Jusqu’aux résultats de ces premières élections, (soit un cycle complet pour les entreprises où les élections ont lieu à des dates différents selon les établissements),  les DS régulièrement désignés conservent leur mandat et leurs prérogatives.

Pendant cette période transitoire, chaque syndicat représentatif dans l’entreprise peut désigner un ou plusieurs DS conformément aux anciennes règles.

Désignation de DS (C. trav. art. L. 2143-1 à L. 2143-6).

Ø     Conditions d’âge et d’ancienneté (C. trav. art. L. 2143-1 et L. 2143-2).

Le délégué syndical doit être âgé de 18 ans révolus, travailler dans l’entreprise depuis un an au moins et n’avoir fait l’objet d’aucune interdiction, déchéance ou incapacité relative à ses droits civiques.

Le délai d’un an est réduit à quatre mois en cas de création d’entreprise ou d’ouverture d’établissement.

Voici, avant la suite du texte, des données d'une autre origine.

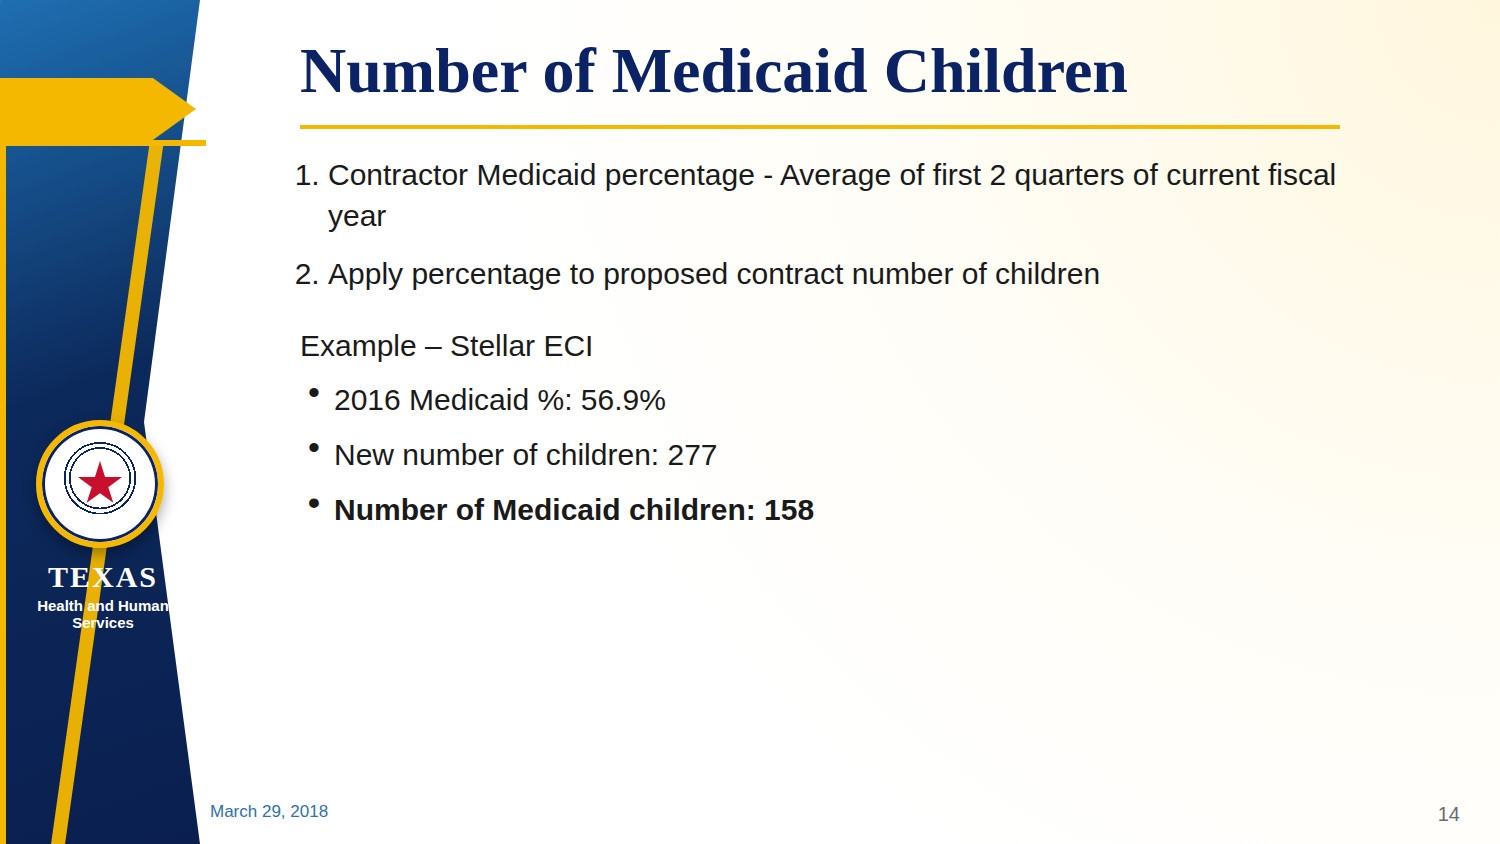TEXAS Health and Human
Services
Number of Medicaid Children
Contractor Medicaid percentage - Average of first 2 quarters of current fiscal year
Apply percentage to proposed contract number of children
Example – Stellar ECI
2016 Medicaid %: 56.9%
New number of children: 277
Number of Medicaid children: 158
March 29, 2018
14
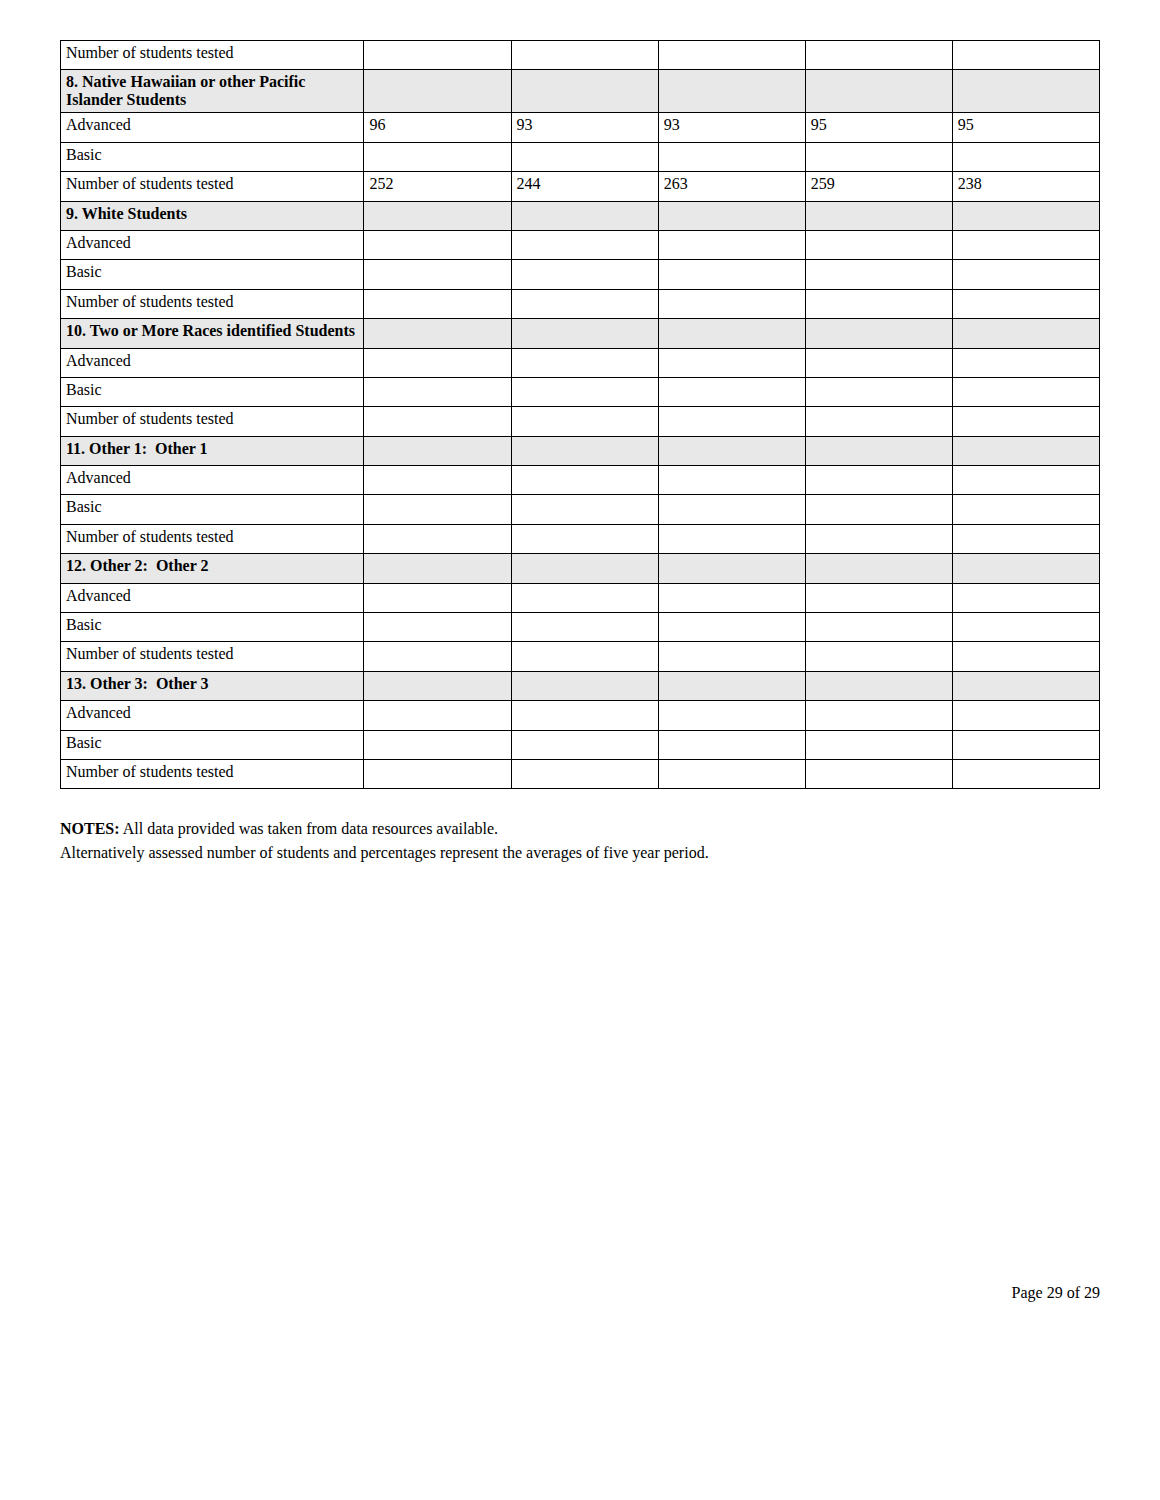| Number of students tested | | | | | |
| 8. Native Hawaiian or other Pacific Islander Students | | | | | |
| Advanced | 96 | 93 | 93 | 95 | 95 |
| Basic | | | | | |
| Number of students tested | 252 | 244 | 263 | 259 | 238 |
| 9. White Students | | | | | |
| Advanced | | | | | |
| Basic | | | | | |
| Number of students tested | | | | | |
| 10. Two or More Races identified Students | | | | | |
| Advanced | | | | | |
| Basic | | | | | |
| Number of students tested | | | | | |
| 11. Other 1: Other 1 | | | | | |
| Advanced | | | | | |
| Basic | | | | | |
| Number of students tested | | | | | |
| 12. Other 2: Other 2 | | | | | |
| Advanced | | | | | |
| Basic | | | | | |
| Number of students tested | | | | | |
| 13. Other 3: Other 3 | | | | | |
| Advanced | | | | | |
| Basic | | | | | |
| Number of students tested | | | | | |
NOTES: All data provided was taken from data resources available.
Alternatively assessed number of students and percentages represent the averages of five year period.
Page 29 of 29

Le DS doit travailler dans l’entreprise à la date de sa désignation (Cass. soc. 18 juillet 2000, n° 98-60.600). Il ne peut pas être désigné pour un établissement autre que celui dans lequel il travaille (Cass. soc. 14 février 1980, BC V n° 156).

Dans les entreprises de travail temporaire, la condition d’ancienneté pour être désigné DS est fixé à six mois pour les travailleurs temporaires.

Ø     Conditions d’éligibilté.

Les dispositions introduites par la loi du 20 août 2008, imposent des conditions individuelles d’éligibilité pour pouvoir être désigné délégué syndical par une organisation représentative.

Celle-ci devra choisir prioritairement ses délégués syndicaux parmi les candidats aux élections professionnelles qui remplissent des conditions d’éligibilité au premier tour.

La loi distingue deux cas de figures selon la taille de l’entreprise

§         Entreprises de 50 salariés et plus (C. trav., art. L. 2143-3, al 1).

Dans les entreprises ou les établissements de 50 salariés ou plus, les organisations représentatives qui constituent une section syndicale peuvent désigner un ou des DS, parmi les candidats aux élections professionnelles qui ont recueilli au moins 10 % des suffrages exprimés au premier tour des dernières élections au CE ou de la DUP ou des DP, quel que soit le nombre de votants.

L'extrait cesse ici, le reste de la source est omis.